My friendships spanning four to five decades are precious to me. However, as life changes along with our passions it is essential to make new friends with whom we can relate in the now, with overlapping interests and geographical proximity. My new close friends are culled from common activities I share with them at this stage in my life. I feel lucky to have enough of a network that I never have to be alone, if I so choose.  

Phyllis Hott is a therapist specializing in relationships who has been practicing in northern California for almost 30 years. We spoke about later-life bonding and how it can happen successfully.

“It has to do with how open someone is in their own belief system,” Hott says. “Making new friends can be broken down to three parts. First, start with the intention that you want to connect. Then, have the willingness and action to move on that intention. Take the initiative to ask someone who you feel you could be friends with for their contact information and suggest meeting. For some of us, this takes courage.”   

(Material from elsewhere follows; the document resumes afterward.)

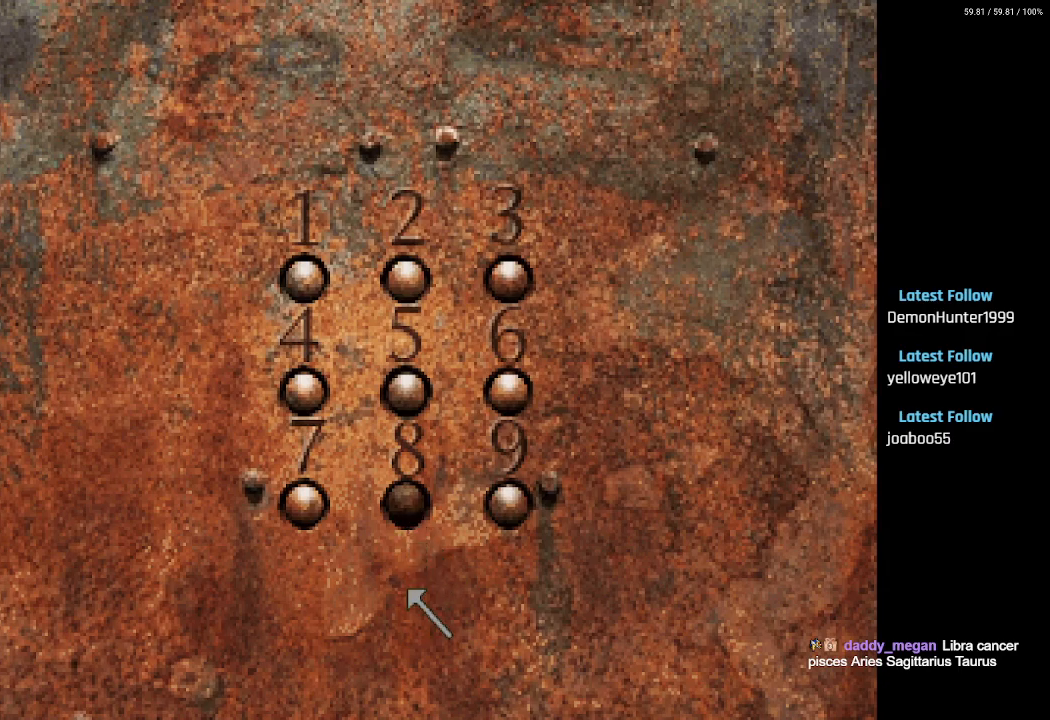
{"buttons": [], "left_stick": "center", "right_stick": "center", "events": [[50, "CIRCLE", "down"], [150, "CIRCLE", "up"]]}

I am basically a shy person, and I fear rejection. Yet, my curiosity and intuition are greater than my fear when I approach someone.

“As women get older it’s hard to get out of a shell that no longer serve them,” Hott adds. “However later-life bonding is essential. Isolation and loneliness are killers.”   

Hott points to the island of Okinawa where the average age expectancy for women is 90 (84 for men), with a population of about 400 centenarians. The healthy diet of these super agers is heavy in fish, grains, vegetables (especially sweet potatoes) and seaweed products. Staying productive and socially engaged are also primary forces leading to longevity. The elders of Okinawa work well into their 80s and 90s, and many live among peers in senior communities or in multigenerational families.   

After 60, I took a few writing workshops to sharpen my skills and get feedback on my work. One of my teachers, 20 years my junior, became a close friend. We talk about projects we are working on, romantic relationships, our families and everything else. She is in the ecstatic throes of her 5-year-old marriage. I am long divorced, though now have grown closer to my ex.

Though she is only 50, we both understand and appreciate our diverse perspectives on life, and I get to give a little aged wisdom.

When I joined the National Arts Club, in my 60s, volunteering on the literary committee, I became close with another member whose life is very different from mine. She and her husband are comfortably retired executives, with four grown children and four grandchildren. As an artist, now writer, retirement is not my goal. This friend is used to being a “we,” I see myself as an “I” most of the time. Sometimes those types of particulars don’t matter.

What does matter is connecting with empathy and sharing a sense of humor. After I fractured my neck in 2019, this new friend visited me in the hospital and during my recuperation at home. These later-life friendships are not superficial. We know the good and not so good about each other’s families, phobias and priorities.  

As I get older, I have found that I value deeper relationships with close friends even more and will go out of my way to maintain them. What it comes down to is that we only need a few good friends — to share interesting conversation, to support each other through challenges, to laugh together over dinners. There’s a richness in one-on-one relationships.   

Susan Rosenberg Jones, 70, a photographer with whom I have collaborated, is one of those new friends. We met a couple of years ago at a gallery opening. As we got to know each other, it was clear that we had a lot in common, and we support each other's artistic endeavors. One of our first get-togethers was at my apartment, where I sat for a portrait she submitted and showed in a photography exhibition.   

As someone who cherishes my new friend group, here are my takeaways for other older women who want to expand their social circles: Do what you love to do in a situation where other people are doing the same, from artistic endeavors to participating in a sport. Teach a class in something you know well; take a class in something you don’t know. The important thing is to stay connected, and in this ongoing pandemic, Zoom is a savior.

When it is comfortable, these cyber relationships can evolve into solid friendships. New friends bring out new sides of us, at every stage of life.